Le montant maximum de la prime de vacances, qui était de 150 € dans le cadre des NAO en 2020, est porté, suite à la négociation de l’année 2022, à 200€ brut (deux cents euros) et sera versé en une fois, chaque année à compter de 2022, lors du versement du salaire du mois de juin.
Son montant précis sera calculé proportionnellement au nombre de jours de congés payés acquis, apprécié au mois de juin de l’année de versement de la prime (le montant maximum étant versé pour un droit complet de jours de congés acquis).
Exemple : Si au 01/06 le collaborateur a, à son compteur de jours de congés payés acquis, 25 jours = 150€ brut.

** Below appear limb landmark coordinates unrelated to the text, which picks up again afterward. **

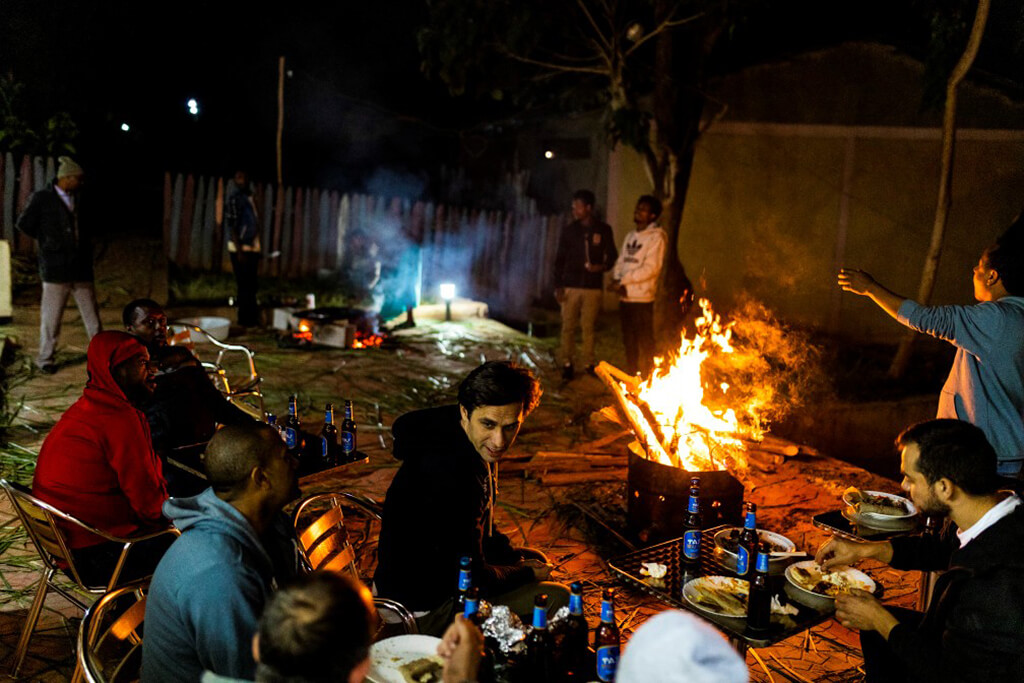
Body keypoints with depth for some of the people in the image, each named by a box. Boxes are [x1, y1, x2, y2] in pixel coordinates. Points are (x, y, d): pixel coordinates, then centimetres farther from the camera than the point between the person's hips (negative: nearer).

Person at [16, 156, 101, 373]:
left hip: (81, 267, 5)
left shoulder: (80, 200, 11)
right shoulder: (42, 198, -4)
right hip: (55, 269, -4)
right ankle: (45, 359, 15)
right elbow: (24, 224, -2)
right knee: (51, 316, 3)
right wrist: (48, 241, 3)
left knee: (92, 314, 7)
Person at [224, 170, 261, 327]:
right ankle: (245, 319, 1)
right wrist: (239, 251, -21)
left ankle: (251, 319, 20)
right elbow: (232, 227, -16)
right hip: (241, 249, -9)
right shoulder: (235, 199, -11)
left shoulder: (248, 197, 15)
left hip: (252, 248, 9)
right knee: (245, 286, -5)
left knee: (252, 285, 13)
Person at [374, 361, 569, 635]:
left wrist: (513, 554, 2)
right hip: (425, 611, -10)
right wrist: (527, 574, -9)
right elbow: (472, 576, -25)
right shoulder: (449, 470, -33)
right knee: (557, 598, -10)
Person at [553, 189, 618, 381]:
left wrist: (603, 266, -12)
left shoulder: (604, 230, 5)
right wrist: (558, 285, -3)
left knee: (589, 327, 3)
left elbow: (611, 255, 10)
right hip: (570, 286, 0)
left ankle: (589, 363, 13)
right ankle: (568, 364, 8)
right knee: (568, 326, -1)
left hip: (593, 287, 0)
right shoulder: (568, 230, 5)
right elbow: (559, 259, 5)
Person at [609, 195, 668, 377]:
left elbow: (651, 268, -15)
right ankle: (631, 375, 23)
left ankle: (647, 376, 3)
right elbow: (620, 262, 15)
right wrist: (617, 280, -6)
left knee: (645, 341, -3)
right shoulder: (630, 236, 17)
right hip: (625, 297, 7)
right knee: (629, 340, 13)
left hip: (642, 298, -7)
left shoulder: (656, 237, -6)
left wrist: (623, 281, -15)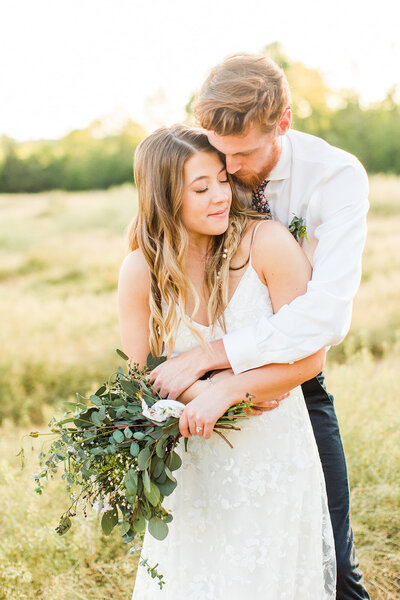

Si le collaborateur, au 01/06, a seulement 10 jours de congés payés acquis à son compteur = 60€ brut (150/25 jours = 6 ; 10 jours x 6 = 60€).
Le montant de la prime de vacances sera ensuite proratisé en fonction du temps de travail contractuel du salarié bénéficiaire, apprécié au mois de juin.
La mesure sociale concernant la revalorisation de la prime d’ancienneté, instaurée et mise en place depuis l’année 2019, a été appliquée depuis janvier 2020.
Il est convenu entre les parties que ces mesures n’auront pas d’effet rétroactif, sur 2020 et 2021.
2.1.2. Mesures complémentaires au titre de la NAO 2022
Suite au contexte économique qui fragilise la situation financière de l’UES et du Groupe, les parties conviennent qu’il n’y aura aucune augmentation générale en 2022, au titre de la NAO 2022. Les parties entendent privilégier, pour 2022, les augmentations individuelles (AI) et conviennent de les financer à hauteur d’une enveloppe d’un montant brut égal à 2 % du salaire fixe de base (hors variable et hors primes) versé en 2021 aux salariés de l’entreprise ayant au moins un an d’ancienneté à la date du 1er janvier 2022, soit une enveloppe d’augmentations individuelles d’un montant brut de 60 000 €.
Cette enveloppe sera répartie entre les salariés ayant au moins un an d’ancienneté au 1er janvier 2022, selon le mérite de chacun d’entre eux, apprécié par le manager, sur proposition du manager (N+1) et après validation finale de la Direction Générale.
Ces augmentations seront appliquées au mois de février 2022 avec un premier versement tenant compte d’une application rétroactive de cette mesure au 1er janvier 2022.
ARTICLE 2.2 – AUTRES DISPOSITIONS
Les parties conviennent de n’appliquer aucune mesure particulière s’agissant des autres thèmes de la négociation annuelle prévue par les articles L.2242-1 et suivants du Code du Travail.